I said as much, and he flushed at the compliment, which was another thing that took my liking. Too many of the cadet cops think they're big shots and are inclined to belittle the men who had been cops before they were out of three-cornered pants.
"I hope so," he said, "for I want to be a cop more than anything else in the world."
I grinned from my scant six feet. "Okay, let's see how we'll work in double harness. Shed that coat, and give me a hand with this set."
"Right," he said, and the two of us went to work.
That was our first meeting, and the one in which I judged him for the first time. I liked the kid and I let him know it, tried to put him wise to some of the things I've learned in ten years on the force. He listened to everything I said, tried to fit it in with the theories the police school had pumped into his brain. Some of it, I knew, he discarded because it didn't sound logical, but other parts seemed to make an impression on him.
He rode the other half of the seat with me for the next week, learning the neighborhood that was our patrol, memorizing names and locations and addresses as I gave them out. He learned fast, and I knew I had drawn a honey of a partner.
Still, there was something strange about him that I couldn't quite analyze. When we were alone, or when we were with the other men at one of the stations, he was big and quiet, seeming to know that he was not out of place. But when we made periodic inspections of boarding houses and the like, he was an entirely different person. He walked stiffly, his arms braced a bit at his sides. His face became a trifle white and his lips thinned, making him seem somebody suddenly alien to the kid I had for a partner. I didn't understand it, and in a way it shook my confidence in him, which, of course, meant that ours was not the instinctive partnership it should have been.

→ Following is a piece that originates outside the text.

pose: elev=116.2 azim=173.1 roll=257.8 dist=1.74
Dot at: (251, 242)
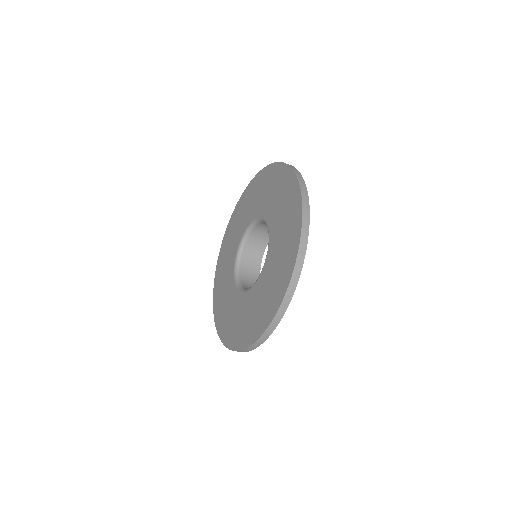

That sounds rather silly when I tell it, but there is nothing childish or amusing in its practical application. Cop teams should be as closely in accord as Tom and Jerry, or sorghum and flapjacks. The average person thinks that the mere routine of following orders takes care of the partnership angle, but that isn't the fact. Teams have to know exactly how much confidence each can place in the other, and each must know the capabilities of the other, or the two men don't make a good team.
And here was this new cadet partner of mine acting strangely as the devil any time the mere routine of covering the district became broken. I didn't like it, but I kept my mouth shut, waiting to see something definite that would prove something one way or the other.